- [Passage to read]
Content starts
MISCELLANY
Democracy as a constitutional principle
1 As any lawyer with a passing interest in
British constitutional law knows, September 2019 saw the UK Supreme Court in
the case of R (Miller) v The Prime
Minister place
the due process of representative democracy at the heart of the common law
constitutional theory. Leading the Supreme Court and giving the sole judgment,
Baroness Hale could not have been clearer:
“Let us remind ourselves of the
foundations of our constitution. We live in a representative democracy. The
House of Commons exists because the people have elected its members. The
Government is not directly elected by the people (unlike the position in some
other democracies). The Government exists because it has the confidence of the
House of Commons. It has no democratic legitimacy other than that.”
2 The case itself considered what happens
if a Prime Minister seeks to evade the House of Commons by advising (in effect,
instructing) the Queen to prorogue Parliament. In any normal constitutional
time, it would be a wholly theoretical question as Prime Ministers only hold
office because they have a majority in the Commons. Also, until the Fixed-term
Parliaments Act 2011, a Prime Minister could do what Dicey explained and appeal beyond the legal sovereignty of
Parliament to the political sovereignty of the electorate, i.e. call a general election. As the problem had been purely
theoretical and academic, unsurprisingly Dicey
devoted an entire chapter to the dynamics which would prevent a Prime Minister
taking this course. Essentially, even in the pre-welfare state days in which
Dicey wrote, a government could not long govern without a Parliament to pass
the legislation it needed, vote for the imposition of taxes and pass the Army
Act.
3 The
question could only realistically become live in a scenario where the House of
Commons was unwilling to support the executive on the key issue of the day, yet
also unable or unwilling to impose its own solution or (at the relevant time)
agree to a general election. This, of course, is with the Parliamentary
arithmetic following the 2017 general election.
4 The
real question that fell to be answered by the UK Supreme Court was whether (a)
it was sufficient to rely on constitutional conventions to police the
accountability of the executive to the legislature; or (b) the common law
should be developed so that legal principle policed the relationship between
the executive and legislature in order to uphold the principles of democracy
described by Baroness Hale in the passage cited at para 1 above. The answer given,
emphatically, was that democracy was the guiding principle, and action
destructive of the due process of democracy would be illegal. As the source of
legally recognised democratic legitimacy on the “whole UK” level,
the House of Commons could never be in the wrong; and in any dispute between
Parliament and the executive, the latter would be very much cast as Charles I
reborn.
What
has this to do with the Channel Islands?
5 To
any student of the relationship between the two Bailiwicks and the United Kingdom,
there is a striking contrast with another unanimous decision of the UK Supreme
Court, also with a sole judgment given by Baroness Hale, namely the Barclay No. 2 Case.
In that case, Baroness Hale appeared entirely untroubled by principles of
democracy when holding (albeit obiter)
that the UK Parliament must have the power to impose legislation on the Channel
Islands. It is true that Barclay No. 2 was
a case brought in the British courts, and as a matter of British law any Act of
Parliament imposing legislation on Jersey is valid.
Content ends
- [Provided material]
Content starts
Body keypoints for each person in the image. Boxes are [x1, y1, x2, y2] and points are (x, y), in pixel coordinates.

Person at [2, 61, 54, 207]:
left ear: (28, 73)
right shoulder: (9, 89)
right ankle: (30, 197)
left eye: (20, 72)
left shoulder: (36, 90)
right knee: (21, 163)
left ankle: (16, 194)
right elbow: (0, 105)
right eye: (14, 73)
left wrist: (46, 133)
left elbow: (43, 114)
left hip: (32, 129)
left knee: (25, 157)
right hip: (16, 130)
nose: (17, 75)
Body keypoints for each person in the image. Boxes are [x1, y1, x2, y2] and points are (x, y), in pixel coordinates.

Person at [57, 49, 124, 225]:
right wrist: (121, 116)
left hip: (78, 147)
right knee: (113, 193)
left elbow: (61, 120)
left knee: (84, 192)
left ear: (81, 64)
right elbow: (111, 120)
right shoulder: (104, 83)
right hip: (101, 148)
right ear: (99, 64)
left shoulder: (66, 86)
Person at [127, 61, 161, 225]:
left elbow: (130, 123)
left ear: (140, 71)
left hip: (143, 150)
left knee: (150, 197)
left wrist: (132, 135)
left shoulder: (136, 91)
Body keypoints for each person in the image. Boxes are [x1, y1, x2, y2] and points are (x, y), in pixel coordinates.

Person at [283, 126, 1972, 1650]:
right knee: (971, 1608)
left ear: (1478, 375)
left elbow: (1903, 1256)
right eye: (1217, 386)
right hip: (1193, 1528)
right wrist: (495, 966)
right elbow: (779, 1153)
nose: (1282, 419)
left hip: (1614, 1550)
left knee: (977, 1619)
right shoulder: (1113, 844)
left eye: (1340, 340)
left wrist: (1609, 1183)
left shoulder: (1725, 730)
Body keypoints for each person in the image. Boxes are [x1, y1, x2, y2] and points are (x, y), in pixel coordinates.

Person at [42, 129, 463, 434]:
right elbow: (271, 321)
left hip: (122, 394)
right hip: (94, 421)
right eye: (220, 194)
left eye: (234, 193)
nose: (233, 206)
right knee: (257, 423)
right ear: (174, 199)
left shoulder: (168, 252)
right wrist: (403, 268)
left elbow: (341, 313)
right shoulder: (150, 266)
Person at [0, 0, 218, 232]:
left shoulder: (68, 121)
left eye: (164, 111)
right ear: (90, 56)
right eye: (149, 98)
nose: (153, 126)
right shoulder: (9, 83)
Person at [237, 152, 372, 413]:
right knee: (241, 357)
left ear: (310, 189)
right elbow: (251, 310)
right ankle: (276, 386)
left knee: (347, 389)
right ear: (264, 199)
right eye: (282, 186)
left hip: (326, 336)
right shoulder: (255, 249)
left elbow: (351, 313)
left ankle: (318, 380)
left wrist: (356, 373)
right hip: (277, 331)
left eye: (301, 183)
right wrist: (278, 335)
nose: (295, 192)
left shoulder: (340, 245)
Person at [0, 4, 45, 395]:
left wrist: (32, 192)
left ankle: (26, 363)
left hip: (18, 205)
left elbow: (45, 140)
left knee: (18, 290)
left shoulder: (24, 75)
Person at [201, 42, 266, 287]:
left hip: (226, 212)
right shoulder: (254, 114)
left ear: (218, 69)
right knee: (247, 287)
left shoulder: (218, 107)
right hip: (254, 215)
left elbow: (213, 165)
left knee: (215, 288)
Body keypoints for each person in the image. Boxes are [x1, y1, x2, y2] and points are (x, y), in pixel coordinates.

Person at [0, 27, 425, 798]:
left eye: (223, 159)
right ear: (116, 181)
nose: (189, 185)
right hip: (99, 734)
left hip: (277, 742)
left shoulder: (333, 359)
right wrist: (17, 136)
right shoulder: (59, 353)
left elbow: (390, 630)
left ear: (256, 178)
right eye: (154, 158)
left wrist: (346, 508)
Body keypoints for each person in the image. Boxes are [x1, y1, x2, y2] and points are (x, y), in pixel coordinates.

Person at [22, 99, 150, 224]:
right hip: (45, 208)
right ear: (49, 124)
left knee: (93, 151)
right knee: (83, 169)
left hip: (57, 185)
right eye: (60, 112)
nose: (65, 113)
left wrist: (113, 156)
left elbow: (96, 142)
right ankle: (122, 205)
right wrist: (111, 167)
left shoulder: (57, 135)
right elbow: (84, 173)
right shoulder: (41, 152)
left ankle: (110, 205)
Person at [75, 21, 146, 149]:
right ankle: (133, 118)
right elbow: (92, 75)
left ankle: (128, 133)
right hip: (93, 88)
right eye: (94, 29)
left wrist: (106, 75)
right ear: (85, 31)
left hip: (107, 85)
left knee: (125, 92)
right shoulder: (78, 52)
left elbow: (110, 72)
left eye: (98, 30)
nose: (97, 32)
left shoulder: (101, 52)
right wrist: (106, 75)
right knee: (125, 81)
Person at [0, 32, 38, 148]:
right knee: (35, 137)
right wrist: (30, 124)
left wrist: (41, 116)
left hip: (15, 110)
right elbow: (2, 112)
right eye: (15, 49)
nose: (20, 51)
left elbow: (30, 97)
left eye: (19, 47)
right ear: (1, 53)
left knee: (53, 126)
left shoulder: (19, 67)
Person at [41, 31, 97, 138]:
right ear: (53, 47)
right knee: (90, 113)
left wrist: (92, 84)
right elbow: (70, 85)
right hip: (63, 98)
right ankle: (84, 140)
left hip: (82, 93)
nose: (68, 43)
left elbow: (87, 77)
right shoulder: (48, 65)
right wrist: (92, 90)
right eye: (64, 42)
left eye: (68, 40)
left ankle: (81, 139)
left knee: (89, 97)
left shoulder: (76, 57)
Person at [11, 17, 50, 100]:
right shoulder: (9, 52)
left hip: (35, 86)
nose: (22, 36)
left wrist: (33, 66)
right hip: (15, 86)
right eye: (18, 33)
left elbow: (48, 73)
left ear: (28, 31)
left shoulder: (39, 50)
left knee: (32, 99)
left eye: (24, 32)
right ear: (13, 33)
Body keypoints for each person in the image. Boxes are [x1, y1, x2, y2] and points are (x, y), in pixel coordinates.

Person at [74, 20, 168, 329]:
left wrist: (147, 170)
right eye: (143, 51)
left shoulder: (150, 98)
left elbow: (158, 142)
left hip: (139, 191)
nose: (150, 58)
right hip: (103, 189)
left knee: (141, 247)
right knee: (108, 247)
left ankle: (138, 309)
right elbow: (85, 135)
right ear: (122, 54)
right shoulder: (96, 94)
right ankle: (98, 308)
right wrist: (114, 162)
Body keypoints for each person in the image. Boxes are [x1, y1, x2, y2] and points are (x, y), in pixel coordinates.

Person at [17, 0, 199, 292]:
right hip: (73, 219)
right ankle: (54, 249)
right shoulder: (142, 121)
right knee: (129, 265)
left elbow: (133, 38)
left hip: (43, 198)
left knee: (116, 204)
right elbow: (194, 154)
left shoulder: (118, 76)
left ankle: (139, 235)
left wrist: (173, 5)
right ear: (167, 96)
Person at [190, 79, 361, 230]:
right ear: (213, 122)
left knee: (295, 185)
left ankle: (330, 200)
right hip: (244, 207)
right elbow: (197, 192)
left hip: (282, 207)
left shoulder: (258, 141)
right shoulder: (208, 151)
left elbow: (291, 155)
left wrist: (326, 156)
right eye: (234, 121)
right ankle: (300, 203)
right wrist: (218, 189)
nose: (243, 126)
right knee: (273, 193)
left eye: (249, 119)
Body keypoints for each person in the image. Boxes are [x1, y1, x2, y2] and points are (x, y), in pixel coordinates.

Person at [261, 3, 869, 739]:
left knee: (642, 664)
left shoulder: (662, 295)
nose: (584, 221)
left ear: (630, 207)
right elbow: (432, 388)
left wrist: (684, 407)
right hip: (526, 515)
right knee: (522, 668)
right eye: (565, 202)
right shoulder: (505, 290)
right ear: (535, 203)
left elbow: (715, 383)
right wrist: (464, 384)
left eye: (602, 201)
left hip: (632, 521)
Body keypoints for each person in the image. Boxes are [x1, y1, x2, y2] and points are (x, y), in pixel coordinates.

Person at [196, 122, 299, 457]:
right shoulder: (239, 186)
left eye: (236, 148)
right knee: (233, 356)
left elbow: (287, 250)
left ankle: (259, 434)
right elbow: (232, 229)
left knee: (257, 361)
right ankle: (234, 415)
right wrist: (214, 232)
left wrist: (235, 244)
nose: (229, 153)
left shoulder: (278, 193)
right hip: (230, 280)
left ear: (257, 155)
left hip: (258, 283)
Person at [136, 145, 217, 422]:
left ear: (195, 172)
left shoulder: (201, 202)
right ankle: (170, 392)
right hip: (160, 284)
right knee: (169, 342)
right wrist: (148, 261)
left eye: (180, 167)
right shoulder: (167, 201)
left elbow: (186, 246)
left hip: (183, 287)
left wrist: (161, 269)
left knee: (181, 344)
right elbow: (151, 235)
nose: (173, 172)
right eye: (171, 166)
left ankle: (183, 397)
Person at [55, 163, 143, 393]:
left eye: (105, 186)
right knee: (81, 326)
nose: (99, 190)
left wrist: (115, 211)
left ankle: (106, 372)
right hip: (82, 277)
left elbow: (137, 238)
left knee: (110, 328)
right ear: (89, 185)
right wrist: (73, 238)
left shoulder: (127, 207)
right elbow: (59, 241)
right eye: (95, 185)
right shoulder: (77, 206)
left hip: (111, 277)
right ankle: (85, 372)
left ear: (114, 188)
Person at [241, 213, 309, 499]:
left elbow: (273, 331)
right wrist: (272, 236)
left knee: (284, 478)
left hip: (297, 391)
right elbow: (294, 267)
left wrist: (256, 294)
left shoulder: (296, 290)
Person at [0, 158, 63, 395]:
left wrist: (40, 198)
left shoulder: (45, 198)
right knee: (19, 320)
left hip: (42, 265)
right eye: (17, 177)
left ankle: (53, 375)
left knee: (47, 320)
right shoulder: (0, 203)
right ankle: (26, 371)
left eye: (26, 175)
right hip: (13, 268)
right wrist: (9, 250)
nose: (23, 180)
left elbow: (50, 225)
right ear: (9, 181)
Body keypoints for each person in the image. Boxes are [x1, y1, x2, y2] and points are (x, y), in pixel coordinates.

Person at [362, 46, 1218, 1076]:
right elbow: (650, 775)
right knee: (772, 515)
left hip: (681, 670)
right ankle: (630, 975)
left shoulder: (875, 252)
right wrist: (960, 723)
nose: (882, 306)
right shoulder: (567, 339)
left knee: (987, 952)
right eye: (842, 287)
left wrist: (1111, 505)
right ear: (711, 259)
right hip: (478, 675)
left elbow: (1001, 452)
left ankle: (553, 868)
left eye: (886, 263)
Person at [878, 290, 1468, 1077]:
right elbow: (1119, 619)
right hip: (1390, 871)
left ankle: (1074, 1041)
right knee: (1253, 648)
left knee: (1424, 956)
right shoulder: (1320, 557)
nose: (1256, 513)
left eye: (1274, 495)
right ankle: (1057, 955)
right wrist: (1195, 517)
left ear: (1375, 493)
Content ends
- [Work item A]
List the things that, in the essay on democracy as a constitutional principle, a government could not do without a Parliament.
- [Work item B]
According to the essay on democracy as a constitutional principle, in what month and year did the UK Supreme Court decide R (Miller) v The Prime Minister?

- [Answer section A]
Pass the legislation it needed
Vote for the imposition of taxes
Pass the Army Act

- [Answer section B]
September 2019